Segment Start: LISTED RECORDS

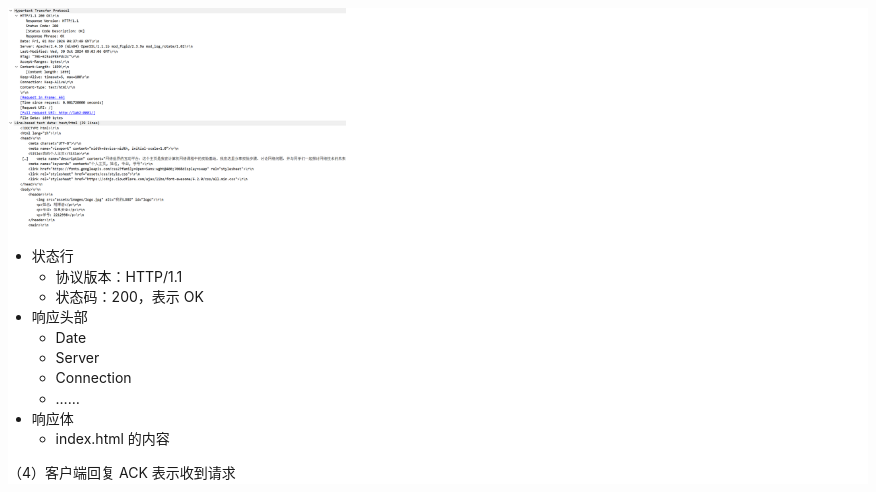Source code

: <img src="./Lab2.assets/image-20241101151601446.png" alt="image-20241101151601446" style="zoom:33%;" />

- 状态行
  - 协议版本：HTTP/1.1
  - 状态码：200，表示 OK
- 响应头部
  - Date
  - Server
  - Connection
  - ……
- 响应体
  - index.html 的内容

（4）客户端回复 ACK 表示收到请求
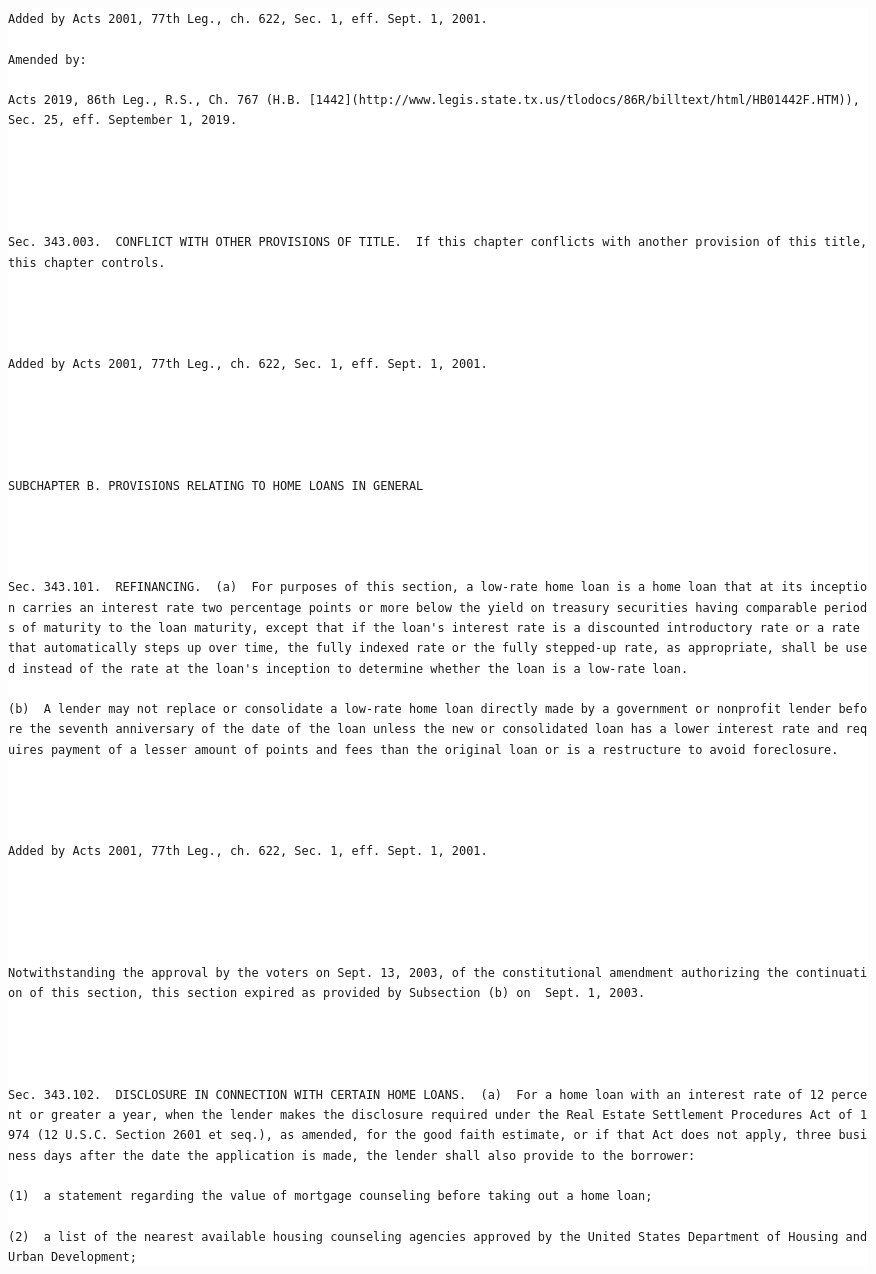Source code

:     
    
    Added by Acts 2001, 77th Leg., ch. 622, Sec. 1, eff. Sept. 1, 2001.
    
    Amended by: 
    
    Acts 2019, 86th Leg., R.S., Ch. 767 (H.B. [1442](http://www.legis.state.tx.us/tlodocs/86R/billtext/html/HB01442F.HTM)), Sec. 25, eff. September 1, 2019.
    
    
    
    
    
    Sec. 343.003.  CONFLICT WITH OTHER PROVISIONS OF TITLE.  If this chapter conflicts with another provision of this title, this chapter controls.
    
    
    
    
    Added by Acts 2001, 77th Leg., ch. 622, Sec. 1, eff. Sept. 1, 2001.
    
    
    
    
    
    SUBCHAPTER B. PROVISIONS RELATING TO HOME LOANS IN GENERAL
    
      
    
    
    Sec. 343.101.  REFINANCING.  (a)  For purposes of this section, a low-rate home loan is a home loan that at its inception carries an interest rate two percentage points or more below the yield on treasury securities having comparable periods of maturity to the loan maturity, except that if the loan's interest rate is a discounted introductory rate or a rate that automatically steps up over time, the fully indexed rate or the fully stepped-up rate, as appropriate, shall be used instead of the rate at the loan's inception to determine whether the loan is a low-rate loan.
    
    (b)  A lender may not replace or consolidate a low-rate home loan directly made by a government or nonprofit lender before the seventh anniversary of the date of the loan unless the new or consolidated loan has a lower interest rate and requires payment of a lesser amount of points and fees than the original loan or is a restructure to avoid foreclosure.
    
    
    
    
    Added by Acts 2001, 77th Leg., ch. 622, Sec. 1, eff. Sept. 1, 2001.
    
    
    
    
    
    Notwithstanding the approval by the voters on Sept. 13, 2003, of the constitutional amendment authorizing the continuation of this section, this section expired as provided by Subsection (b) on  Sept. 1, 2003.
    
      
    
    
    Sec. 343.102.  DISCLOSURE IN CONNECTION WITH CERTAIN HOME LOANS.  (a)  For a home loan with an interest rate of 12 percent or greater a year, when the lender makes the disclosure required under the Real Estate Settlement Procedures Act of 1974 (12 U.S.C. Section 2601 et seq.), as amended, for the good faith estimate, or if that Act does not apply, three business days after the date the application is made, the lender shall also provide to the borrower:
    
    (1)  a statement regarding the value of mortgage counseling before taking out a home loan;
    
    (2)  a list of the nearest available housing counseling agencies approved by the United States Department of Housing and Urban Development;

Segment End: LISTED RECORDS
Segment Start: LISTED RECORDS

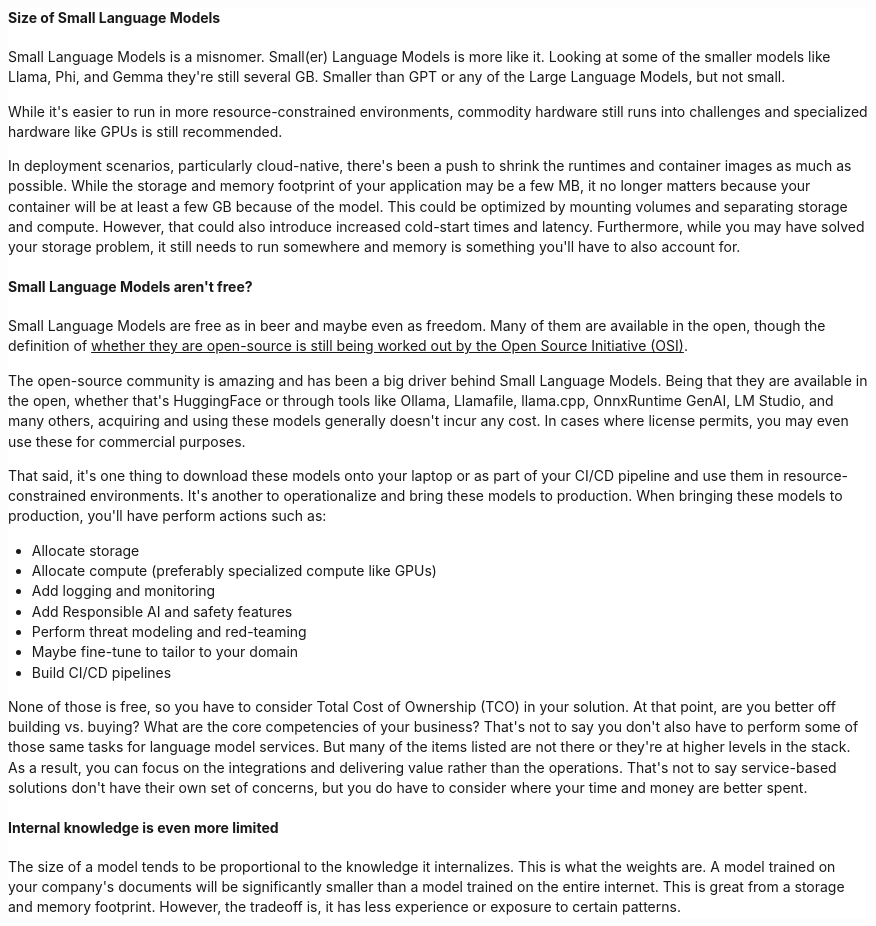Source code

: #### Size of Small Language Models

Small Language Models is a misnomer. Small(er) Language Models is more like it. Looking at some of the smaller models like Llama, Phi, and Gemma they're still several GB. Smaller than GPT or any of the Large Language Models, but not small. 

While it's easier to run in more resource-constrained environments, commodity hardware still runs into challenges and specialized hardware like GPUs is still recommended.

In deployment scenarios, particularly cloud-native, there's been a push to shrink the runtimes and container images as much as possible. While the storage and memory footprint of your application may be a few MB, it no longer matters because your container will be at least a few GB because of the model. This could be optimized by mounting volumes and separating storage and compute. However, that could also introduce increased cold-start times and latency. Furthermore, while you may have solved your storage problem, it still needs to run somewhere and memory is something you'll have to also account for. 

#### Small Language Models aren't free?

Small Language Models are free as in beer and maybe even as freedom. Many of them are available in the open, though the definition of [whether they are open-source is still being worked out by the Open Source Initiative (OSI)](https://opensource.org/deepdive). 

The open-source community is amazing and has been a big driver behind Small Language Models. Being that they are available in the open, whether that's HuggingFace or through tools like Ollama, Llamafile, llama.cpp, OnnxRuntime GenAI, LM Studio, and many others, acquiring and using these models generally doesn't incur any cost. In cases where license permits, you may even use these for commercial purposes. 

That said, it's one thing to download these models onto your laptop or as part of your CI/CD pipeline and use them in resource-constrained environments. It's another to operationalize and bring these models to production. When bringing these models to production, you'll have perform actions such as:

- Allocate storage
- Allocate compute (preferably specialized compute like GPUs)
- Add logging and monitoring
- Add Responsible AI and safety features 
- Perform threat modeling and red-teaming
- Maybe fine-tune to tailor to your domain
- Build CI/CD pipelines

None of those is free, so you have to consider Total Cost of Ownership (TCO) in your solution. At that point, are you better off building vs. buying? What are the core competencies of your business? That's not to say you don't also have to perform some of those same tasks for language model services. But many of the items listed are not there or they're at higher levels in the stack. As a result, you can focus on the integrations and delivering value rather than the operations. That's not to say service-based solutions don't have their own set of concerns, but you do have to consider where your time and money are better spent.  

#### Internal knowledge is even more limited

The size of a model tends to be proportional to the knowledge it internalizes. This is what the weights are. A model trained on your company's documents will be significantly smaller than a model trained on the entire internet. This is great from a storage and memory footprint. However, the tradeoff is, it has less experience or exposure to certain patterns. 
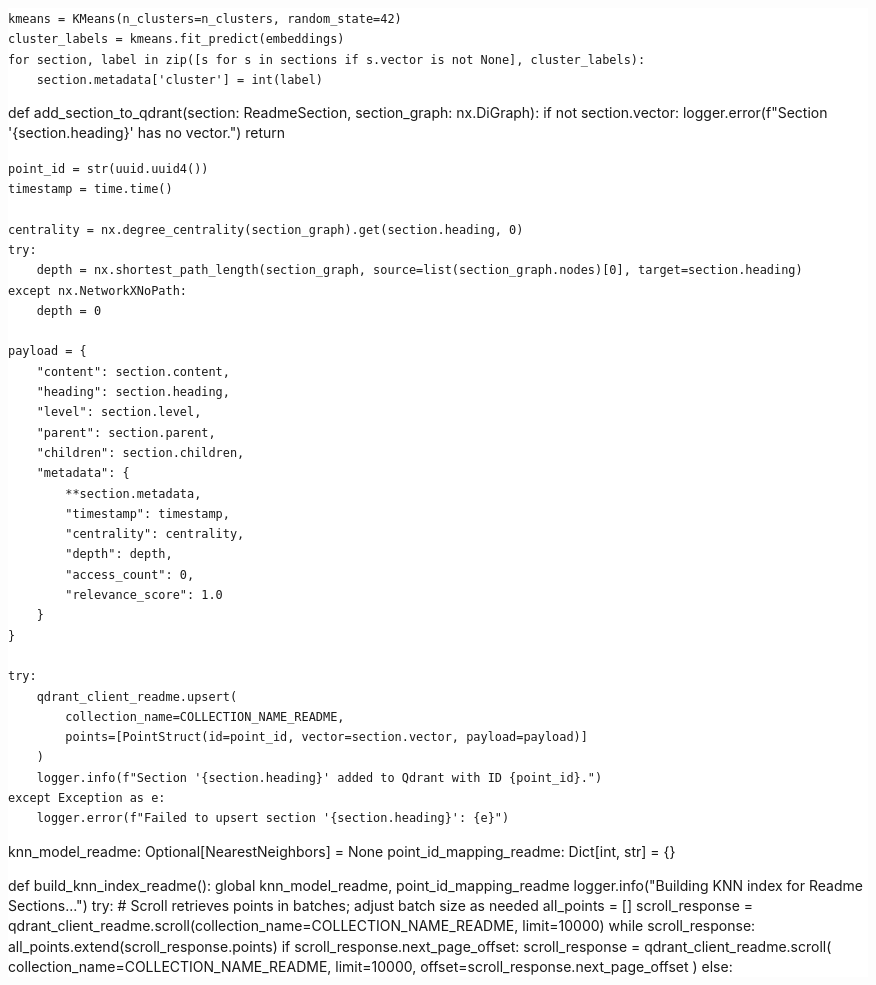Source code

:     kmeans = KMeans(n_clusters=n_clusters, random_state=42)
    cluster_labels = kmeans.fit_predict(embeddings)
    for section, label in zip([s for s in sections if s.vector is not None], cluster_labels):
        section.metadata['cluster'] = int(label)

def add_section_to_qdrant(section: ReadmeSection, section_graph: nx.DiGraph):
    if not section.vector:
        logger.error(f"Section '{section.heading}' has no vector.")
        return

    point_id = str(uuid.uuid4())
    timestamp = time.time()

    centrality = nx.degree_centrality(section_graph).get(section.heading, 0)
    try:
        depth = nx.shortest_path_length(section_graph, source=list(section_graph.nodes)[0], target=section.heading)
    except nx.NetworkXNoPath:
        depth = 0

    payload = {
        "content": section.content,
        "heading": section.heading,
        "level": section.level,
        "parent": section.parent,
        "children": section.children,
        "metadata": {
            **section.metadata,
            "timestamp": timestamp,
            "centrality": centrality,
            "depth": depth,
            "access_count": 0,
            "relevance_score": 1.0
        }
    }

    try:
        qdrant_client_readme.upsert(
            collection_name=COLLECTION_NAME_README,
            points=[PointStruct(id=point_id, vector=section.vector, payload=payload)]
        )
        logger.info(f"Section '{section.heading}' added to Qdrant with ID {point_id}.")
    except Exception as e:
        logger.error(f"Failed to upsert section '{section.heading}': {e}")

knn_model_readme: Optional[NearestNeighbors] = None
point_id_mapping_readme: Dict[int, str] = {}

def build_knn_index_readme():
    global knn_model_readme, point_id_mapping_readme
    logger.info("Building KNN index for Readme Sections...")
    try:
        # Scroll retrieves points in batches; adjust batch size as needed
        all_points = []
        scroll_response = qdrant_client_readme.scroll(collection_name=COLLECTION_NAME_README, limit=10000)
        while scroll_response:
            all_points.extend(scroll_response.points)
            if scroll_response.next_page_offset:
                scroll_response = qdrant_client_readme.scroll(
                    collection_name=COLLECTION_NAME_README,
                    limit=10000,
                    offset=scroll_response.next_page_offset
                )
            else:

Segment End: LISTED RECORDS

> [TASK TO COMPLETE]: Identify the lines of the data that contain the word "environments". Copy each of them.

> [ANSWER TO THE EXERCISE]:
While it's easier to run in more resource-constrained environments, commodity hardware still runs into challenges and specialized hardware like GPUs is still recommended.
That said, it's one thing to download these models onto your laptop or as part of your CI/CD pipeline and use them in resource-constrained environments. It's another to operationalize and bring these models to production. When bringing these models to production, you'll have perform actions such as:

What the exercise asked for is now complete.